# Madwifi, WEP, and Nintendo DS - won't connect - SOLVED

## Akaihiryuu

I'm running a Madwifi-based Gentoo access point/router.  I don't (yet) have hostapd running...since I'm just using WEP and not doing anything fancy like MAC filtering yet, I haven't needed it...my laptop is able to connect (from both Gentoo and Windows), and my Wii is able to connect, with the current WEP settings.  The DS is not...it can see the access point but won't connect, the error it gets is indicated to be WEP related.  If I turn WEP off, the DS is able to connect.  I've doublechecked the key and reentered it 3 times just to be sure, and once again no other equipment is having trouble connecting.  Nintendo's troubleshooting guide states that the WEP key should be in the router's "first slot" or it won't work...well, Madwifi doesn't have an option for this as far as I know...you set WEP on the interface and whatever the key is there becomes the key.  It may be possible to do more fancy stuff with hostapd, but I only need one key, besides hostapd is giving me an error that states it is unable to locate the necessary resources in the kernel (that's another problem that I have yet to resolve).  Has anyone else has this problem, and does anyone know of any settings I might be able to tinker with that might help?Last edited by Akaihiryuu on Sat Feb 23, 2008 12:17 am; edited 2 times in total

----------

## phanboy_iv

I don't know if you've already seen it, but there's a FAQ on gamefaqs'

with a pretty in-depth and extensive Linux/DS wireless config guide.

Link:http://www.gamefaqs.com/portable/ds/file/925329/40161

----------

## Akaihiryuu

I read through all that, but it looks like it's all basic stuff that I know already.  The DS WILL connect if I disable WEP (no other changes).  The only other thing I can think of to try is hostapd, but it's giving me this error after I configured it:

triforce akai # /etc/init.d/hostapd start

 * Starting hostapd ...

Configuration file: /etc/hostapd/hostapd.conf

Using interface ath0 with hwaddr 00:14:6c:c4:99:23 and ssid 'triforce'

Flushing old station entries

ioctl[unknown???]: Invalid argument

Could not connect to kernel driver.

Deauthenticate all stations

rmdir[ctrl_interface]: No such file or directory                          [ !! ]

Any idea what that means?

----------

## Akaihiryuu

Still nothing...works fine if I turn WEP off, but I don't want to open my connection completely up just to use my DS.  It just refuses to connect to the AP with ANY WEP turned on at all, whether it's 64 or 128-bit.  All other devices (laptop, Wii, etc) can connect without a problem.  Anyone ever run into this or have any ideas?  Since it worked with the old D-link access point I had before I set up the software AP, it must be either something weird about the DS or something that Madwifi is not doing that it needs to do.

----------

## dah

I've seen my DS work with some brand's wireless equipment and completely refuse to connect to other brands (with security the same). 

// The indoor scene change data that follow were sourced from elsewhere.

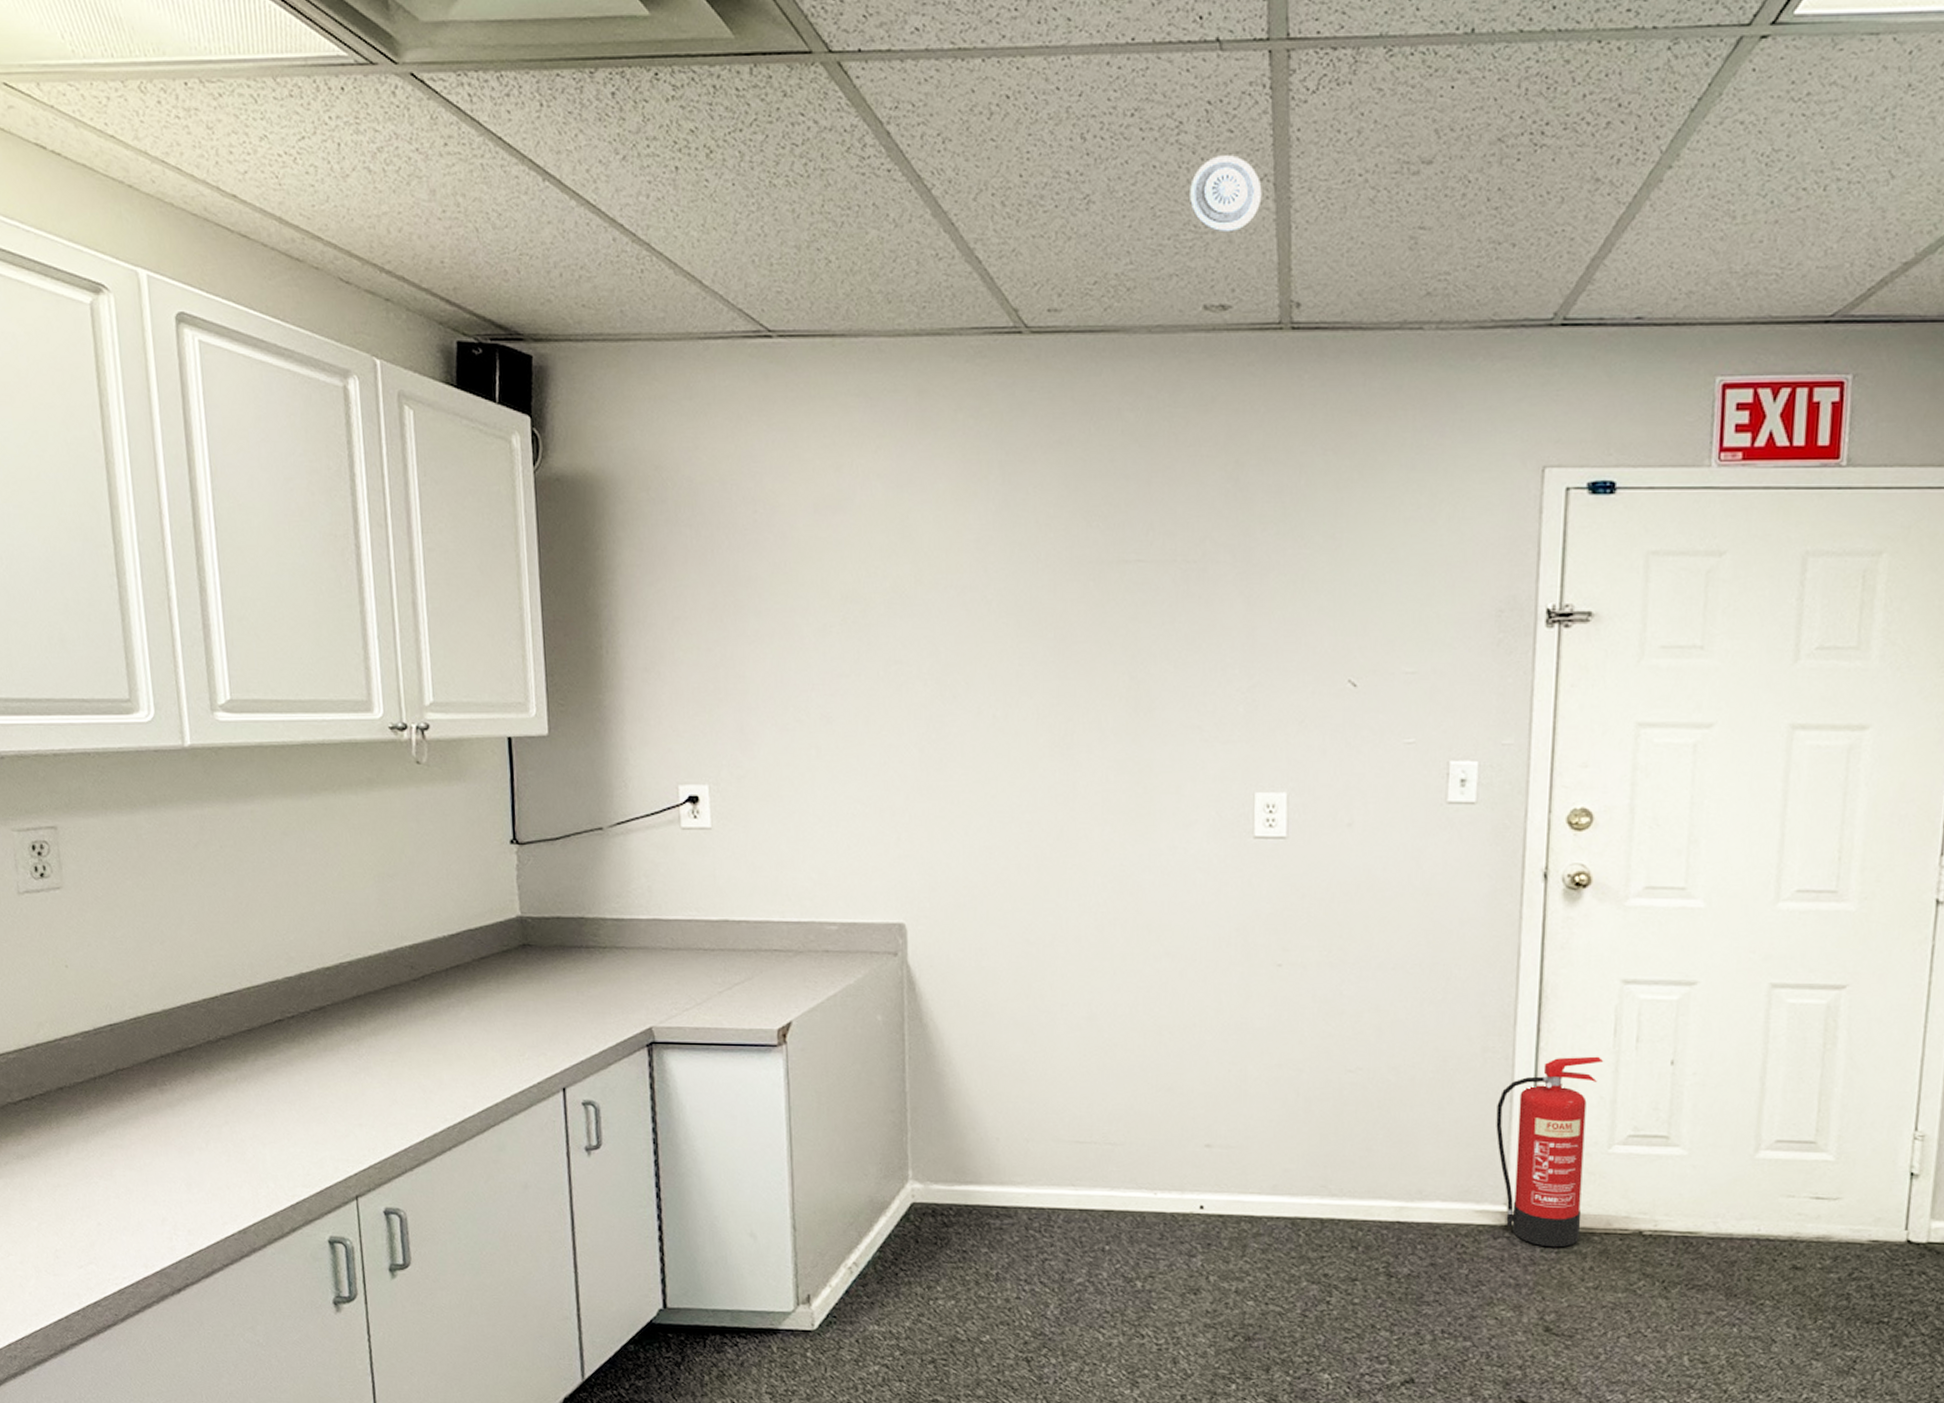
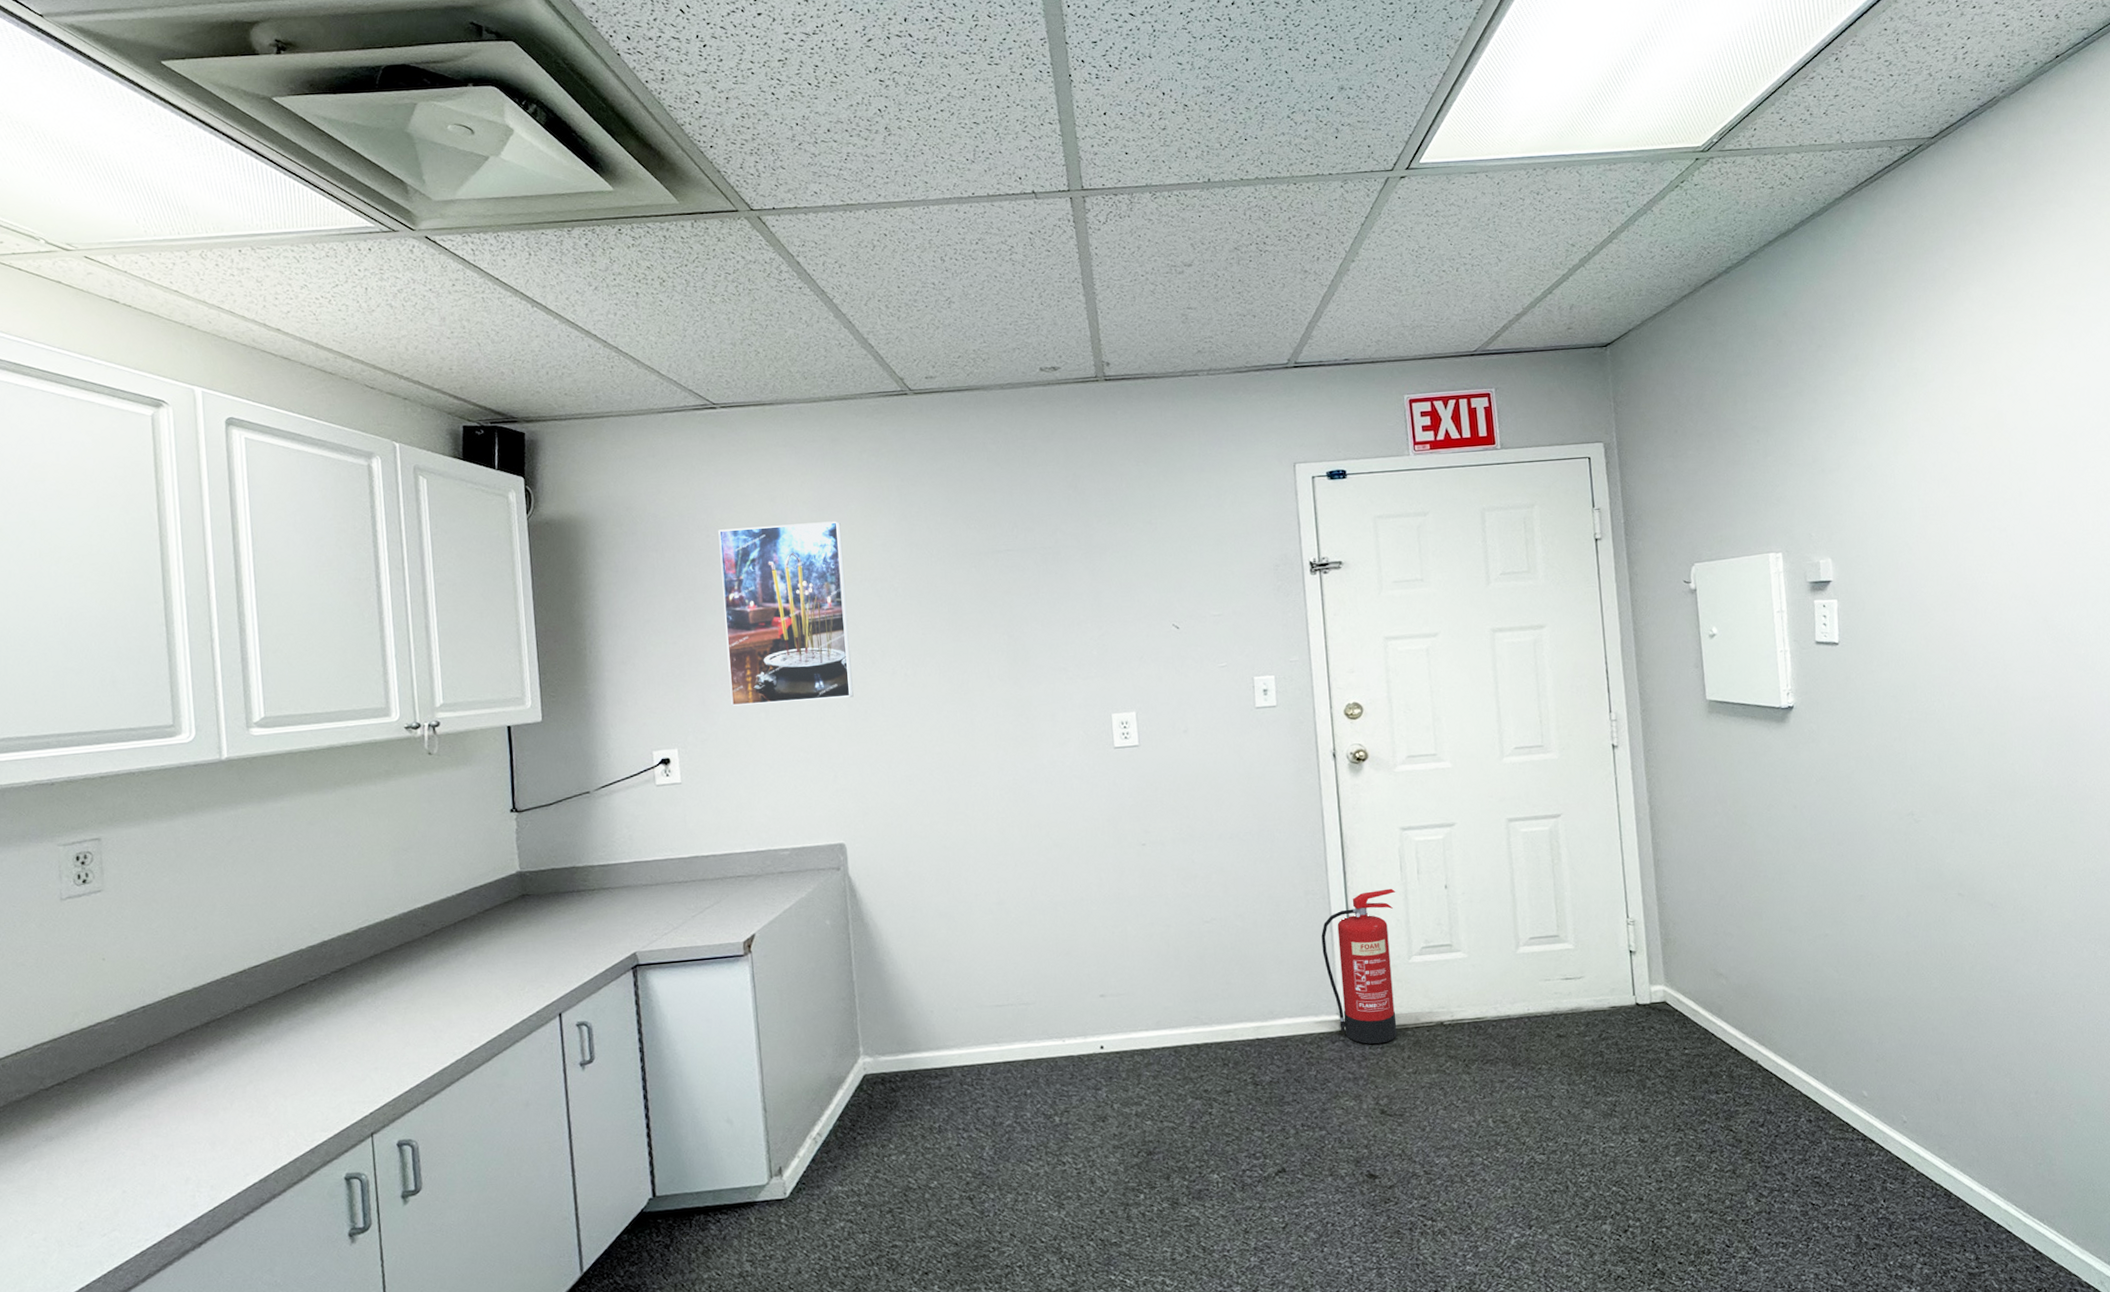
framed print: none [768,503,927,740] -> present [718,521,854,707]
smoke detector: present [1190,155,1262,233] -> none [1023,266,1075,318]

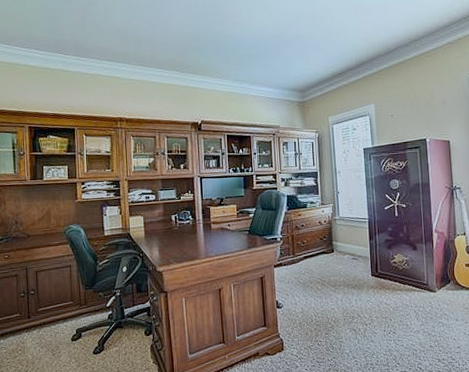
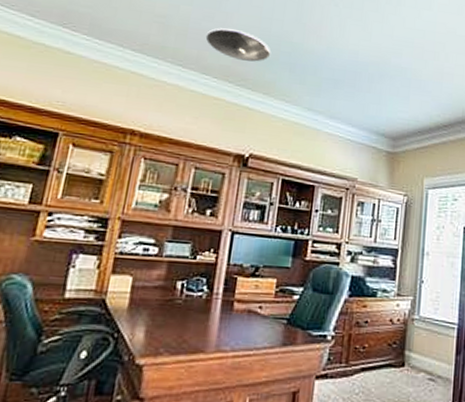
ceiling light: none [154,30,202,53] -> present [205,28,271,62]

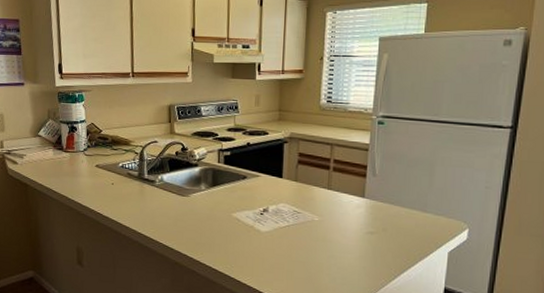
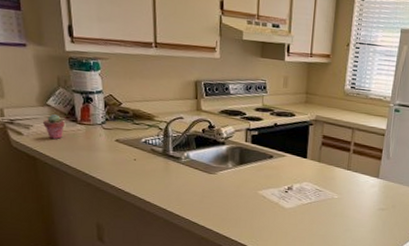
potted succulent: none [34,144,52,166] -> present [42,114,65,139]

There was a similar looking problem with Intel wireless chipsets and Netgear APs with certain types of "empty" frames. I'll check in on it and post something soon.

----------

## Akaihiryuu

Ok thanks, I just hope that there's a way to make it work, even if it does involve doing something funky with madwifi.

----------

## Akaihiryuu

Solved.  Just had to issue the following command:

iwpriv ath0 authmode 2

Apparently this changes the WEP authentication type.  Oddly enough, my laptop now sees the key as "restricted" instead of "open" as it did previously, even though on my server the key type is listed as "open".  Ah well, whatever works.

If anyone knowledgeable understands exactly what this changes, I would appreciate an explanation, along with why standalone hardware access points don't need any configuration changes.  So far all I know is that the DS only works with certain authentication types.  Are the madwifi drivers only able to use one at a time, while others might support multiple types?

----------